Shareholders will also vote on a resolution filed by Andrew Behar, CEO of As You Sow, a non-profit that advocates for corporate social responsibility. The resolution requests that ExxonMobil take a more holistic approach to reporting emissions, including the addition of asset sales in its overall emissions reporting.
“The economic risks associated with climate change exist in the real world rather than on company balance sheets,” Behar writes in his proposal’s support materials. “Transferring emissions from one company to another may reduce balance sheet emissions but does not mitigate company or stakeholder exposure to climate risk or contribute to the goal of limiting global temperature rise to 1.5°C.”

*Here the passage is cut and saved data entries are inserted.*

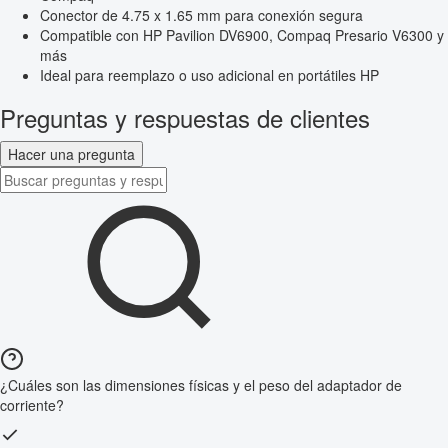
Conector de 4.75 x 1.65 mm para conexión segura
Compatible con HP Pavilion DV6900, Compaq Presario V6300 y
más
Ideal para reemplazo o uso adicional en portátiles HP
Preguntas y respuestas de clientes
Hacer una pregunta
¿Cuáles son las dimensiones físicas y el peso del adaptador de
corriente?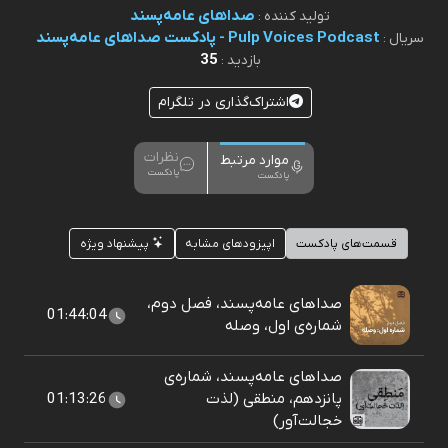
صداهای عامه‌پسند
تولید کننده :
Pulp Voices Podcast - پادکست صداهای عامه‌پسند
سریال :
35
بازدید :
اشتراک‌گذاری در تلگرام
نظرات
موارد مرتبط
پادکست
پادکست
قسمت‌های پادکست
اپیزودهای مشابه
پیشنهاد ویژه
صداهای عامه‌پسند، فصل دوم،
01:44:04
شماره‌ی اول، وصله
صداهای عامه‌پسند، شماره‌ی
پانزدهم، منطقی (لذت
01:13:26
خجالت‌آور)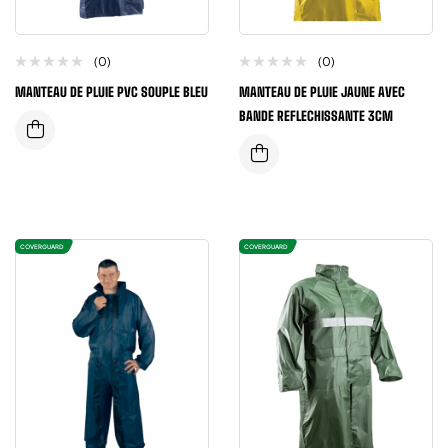
(0)
(0)
MANTEAU DE PLUIE PVC SOUPLE BLEU
MANTEAU DE PLUIE JAUNE AVEC
BANDE REFLECHISSANTE 3CM
COVERGUARD
COVERGUARD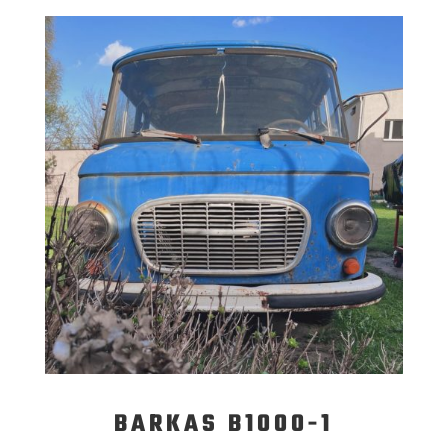
BARKAS B1000-1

Although ExxonMobil agreed with Behar’s assertion that including divested assets isn’t a “constructive way to reduce global emissions,” it still recommended that shareholders vote against the proposal. Its argument: The resolution was too narrow in scope and would make the company’s reporting inconsistent with most of the oil and gas industry.

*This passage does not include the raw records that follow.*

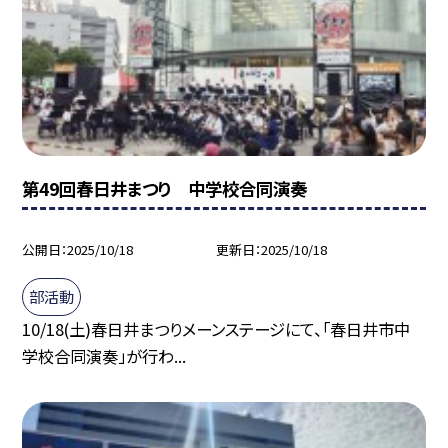
第49回春日井まつり 中学校合同演奏
公開日
2025/10/18
更新日
2025/10/18
部活動
10/18(土)春日井まつりメーンステージにて、「春日井市中
学校合同演奏」が行わ...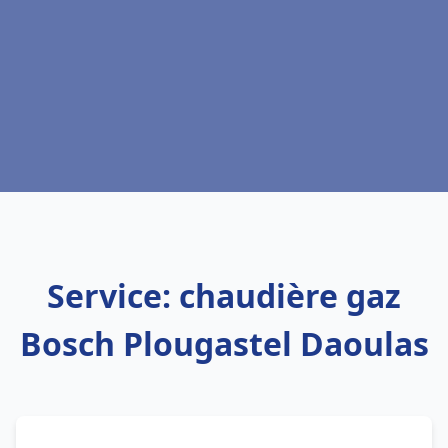
Service: chaudière gaz
Bosch Plougastel Daoulas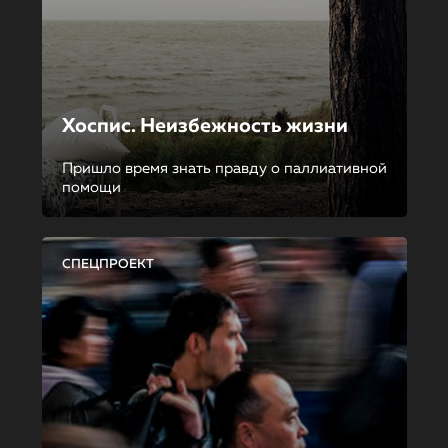
Хоспис. Неизбежность жизни
Пришло время знать правду о паллиативной
помощи
СПЕЦПРОЕКТ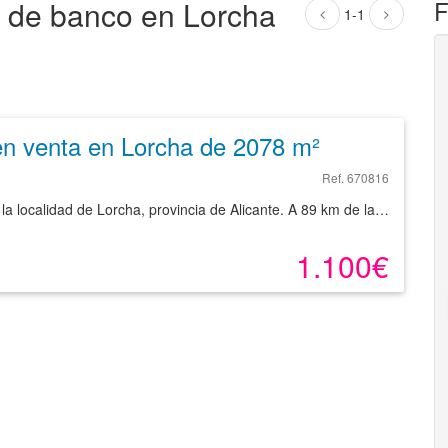
os de banco en Lorcha
F
1-1
en venta en Lorcha de 2078 m²
Ref. 670816
Parcelas de terreno rústico desde 207 m² ubicadas en la localidad de Lorcha, provincia de Alicante. A 89 km de la capital alicantina, con acceso desde Alicante por carretera, tomando la A-7 para enlazar Muro de Alcoy con la CV-705 y finalizar en la CV-701. Zona rústica situada al noroeste del término municipal, aproximadamente a 3 km. El equipamiento en la zona es escaso, siendo el núcleo más cercano Lorcha. Se trata de 16 parcelas rústicas con unas superficies mínimas de 138 m², siendo los terrenos en general de secano en improductivo, pinar, olivos y frutales de hueso de secano. Este producto se sitúa por debajo de la media de precio en su zona. El precio ha sido calculado para ajustarse a la realidad del mercado. Ha sido visitado por nuestros especialistas para garantizar que la descripción se corresponde con las características reales del inmueble. Podrá conocer las posibilidades reales de este solar y valorar sus posibilidades de inversión. Empiece ahora mismo pidiendo más información. Un responsable cercano a usted le atenderá personalmente.
1.100€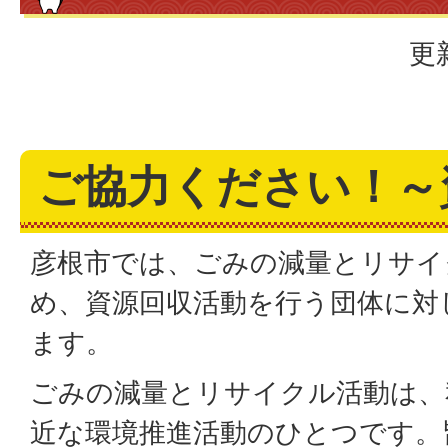
更
ご協力ください！～
彦根市では、ごみの減量とリサイ
め、資源回収活動を行う団体に対
ます。
ごみの減量とリサイクル活動は、
近な環境推進活動のひとつです。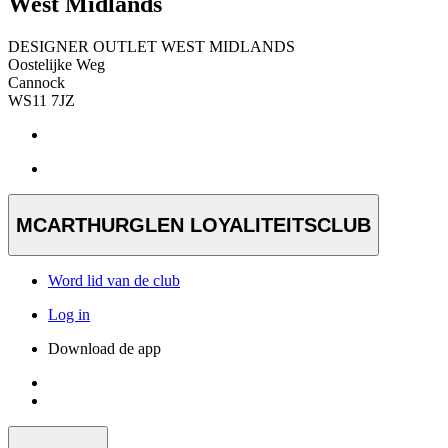
West Midlands
DESIGNER OUTLET WEST MIDLANDS
Oostelijke Weg
Cannock
WS11 7JZ
MCARTHURGLEN LOYALITEITSCLUB
Word lid van de club
Log in
Download de app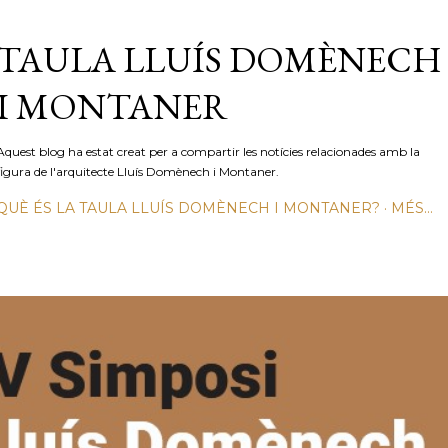
Salta al contingut principal
TAULA LLUÍS DOMÈNECH
I MONTANER
Aquest blog ha estat creat per a compartir les notícies relacionades amb la
figura de l'arquitecte Lluís Domènech i Montaner.
QUÈ ÉS LA TAULA LLUÍS DOMÈNECH I MONTANER?
MÉS…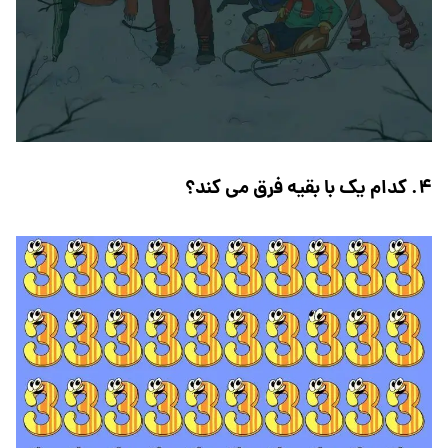
۴. کدام یک با بقیه فرق می کند؟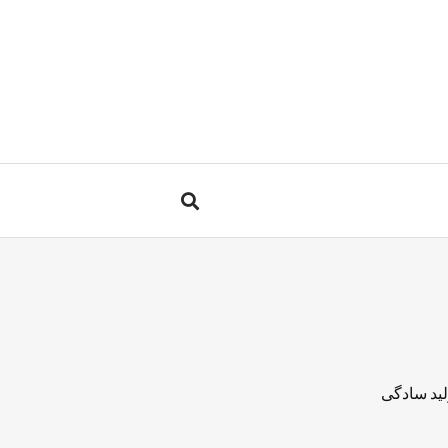
لید سادگی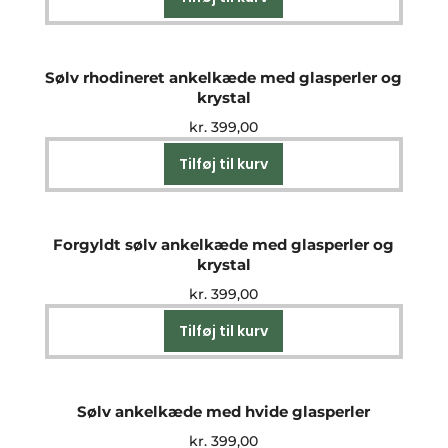
Sølv rhodineret ankelkæde med glasperler og
krystal
kr.
399,00
Tilføj til kurv
Forgyldt sølv ankelkæde med glasperler og
krystal
kr.
399,00
Tilføj til kurv
Sølv ankelkæde med hvide glasperler
kr.
399,00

$219 billion: Profits generated by Big Oil in 2022, double the previous year.
$394 million: Amount paid to the chief executives of 28 major oil and gas companies in 2021, including ExxonMobil CEO Darren Woods, who made $23 million.
8: Consecutive years before 2023 that have been the warmest on record.
9.2%: Share of people who live on less than $2.15 a day.
1 million: Estimated number of animal species on the brink of extinction.
Fellow oil titan Shell faced a similar predicament last week at a tumultuous general meeting, when shareholders voted to support the its longstanding climate strategy resolution, despite protests by climate activists that included storming the stage during an address by company chair Andrew Mackenzie.
Also 80% of voting shareholders rejected a plan proposed by activist investors that would have set a more ambitious target for cutting carbon emissions.
Currently, Shell’s resolution names 2050 as a target for net zero emissions, rejecting a push to expedite the transition to clean energy. Activist investors, including the group Follow This, want that number closer to 2030.
However, just three days after the meeting, a Dutch court ruled that Shell’s plan to decarbonize didn’t go far enough and ordered the company to reduce its CO2 emissions by 45% by 2030, roughly in line with demands of Follow This. Shell said it would appeal the ruling.
Correction: An earlier version of this article indicated the goal of the Paris Agreement was to prevent a global temperature rise of 1.5% above pre-industrial levels, instead of 1.5 degrees Celsius.